Britain is haemorrhaging tax revenues: "Tax receipts are now in free 
fall. To put this in context, in their peak year of 2007-08, tax 
receipts from the financial and housing sectors alone combined to 
contribute £60 billion to the Treasury. The Chancellor's forecast 
that tax receipts in the worst forecast recession since the War will 
fall only by £10 billion is likely to be unrealistic.

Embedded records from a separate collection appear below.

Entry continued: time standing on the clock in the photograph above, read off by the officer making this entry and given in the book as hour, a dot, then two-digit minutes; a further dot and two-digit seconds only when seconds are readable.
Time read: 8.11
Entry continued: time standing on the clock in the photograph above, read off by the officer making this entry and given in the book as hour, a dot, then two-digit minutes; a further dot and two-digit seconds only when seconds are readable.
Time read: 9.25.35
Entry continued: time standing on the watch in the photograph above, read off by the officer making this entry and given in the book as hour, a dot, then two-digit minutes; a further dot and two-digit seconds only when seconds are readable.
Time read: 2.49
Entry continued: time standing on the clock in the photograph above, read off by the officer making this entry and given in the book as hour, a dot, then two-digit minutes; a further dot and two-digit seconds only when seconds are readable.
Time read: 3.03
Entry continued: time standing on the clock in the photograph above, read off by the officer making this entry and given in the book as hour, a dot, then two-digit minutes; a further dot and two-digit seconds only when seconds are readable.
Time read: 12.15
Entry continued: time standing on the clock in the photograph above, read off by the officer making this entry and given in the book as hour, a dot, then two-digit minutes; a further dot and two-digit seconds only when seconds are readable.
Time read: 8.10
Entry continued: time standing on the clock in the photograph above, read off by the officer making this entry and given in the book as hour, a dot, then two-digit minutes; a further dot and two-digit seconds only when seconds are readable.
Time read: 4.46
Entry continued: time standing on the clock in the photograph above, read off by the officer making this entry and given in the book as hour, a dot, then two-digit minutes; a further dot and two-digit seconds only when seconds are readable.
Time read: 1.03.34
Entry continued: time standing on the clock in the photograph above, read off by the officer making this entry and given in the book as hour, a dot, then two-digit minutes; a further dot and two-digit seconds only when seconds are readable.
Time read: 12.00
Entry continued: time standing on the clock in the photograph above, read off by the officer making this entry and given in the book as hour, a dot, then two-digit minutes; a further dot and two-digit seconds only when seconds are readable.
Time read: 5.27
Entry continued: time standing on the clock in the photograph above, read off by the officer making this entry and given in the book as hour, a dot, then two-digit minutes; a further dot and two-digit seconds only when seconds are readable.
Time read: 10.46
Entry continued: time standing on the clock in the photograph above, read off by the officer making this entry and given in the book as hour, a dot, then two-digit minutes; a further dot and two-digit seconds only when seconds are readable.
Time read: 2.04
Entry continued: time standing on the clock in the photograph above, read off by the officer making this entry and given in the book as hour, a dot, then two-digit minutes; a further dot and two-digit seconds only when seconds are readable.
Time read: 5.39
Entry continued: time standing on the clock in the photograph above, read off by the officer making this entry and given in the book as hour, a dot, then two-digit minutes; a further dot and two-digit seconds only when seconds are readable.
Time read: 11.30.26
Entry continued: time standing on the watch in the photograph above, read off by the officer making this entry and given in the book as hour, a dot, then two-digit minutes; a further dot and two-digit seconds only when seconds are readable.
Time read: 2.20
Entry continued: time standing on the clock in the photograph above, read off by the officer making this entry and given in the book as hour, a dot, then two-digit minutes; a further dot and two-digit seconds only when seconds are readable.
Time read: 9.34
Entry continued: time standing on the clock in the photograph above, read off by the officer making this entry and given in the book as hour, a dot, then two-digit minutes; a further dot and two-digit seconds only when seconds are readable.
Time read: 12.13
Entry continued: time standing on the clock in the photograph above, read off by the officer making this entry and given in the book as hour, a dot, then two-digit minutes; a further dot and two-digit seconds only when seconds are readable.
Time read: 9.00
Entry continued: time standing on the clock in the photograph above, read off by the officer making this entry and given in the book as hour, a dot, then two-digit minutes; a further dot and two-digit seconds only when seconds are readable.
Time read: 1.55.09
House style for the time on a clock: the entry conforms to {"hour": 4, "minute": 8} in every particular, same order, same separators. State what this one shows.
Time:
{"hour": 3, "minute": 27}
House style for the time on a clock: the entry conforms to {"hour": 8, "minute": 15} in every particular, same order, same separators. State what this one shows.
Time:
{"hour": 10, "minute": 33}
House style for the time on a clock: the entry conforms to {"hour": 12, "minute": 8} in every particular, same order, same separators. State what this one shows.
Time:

For reference, 
tax receipts fell by 6.4% of GDP (£94 billion in today's money) in 
the last boom-to-bust cycle from 1985 to 1994... "City bonuses have 
been slashed, financial sector and company profits are collapsing, 
the property market has stalled, capital gains are non-existent, 
savings rates have slumped, VAT has been reduced, the price for North 
Sea oil has fallen - and the list goes on. HMRC must be haemorrhaging 
tax revenues."

The consequences of a 5% recession: "If we assume that in 2009-10, UK 
GDP falls by 5% overall in real terms, we think that "business as 
usual" levels of public spending and taxation would lead to national 
debt (on the Maastricht definition) rising to around 105% of GDP by 
2012 and continuing to rise thereafter to 156% of GDP by 2020."

Public spending has soared over the last fifteen years: "The first 
point to note is that current Total Managed Expenditure (TME) of £623 
billion has grown over 15 years by 5.4%pa from the equivalent figure 
in 1993/94 of £283 billion. This is a long-term trend of real 
spending ahead of inflation: if TME had grown over 15 years in line 
with actual inflation of 2.4%pa during that period, current TME would 
amount to £404 billion. On that basis, we have increased real 
spending by £219 billion over the last 15 years."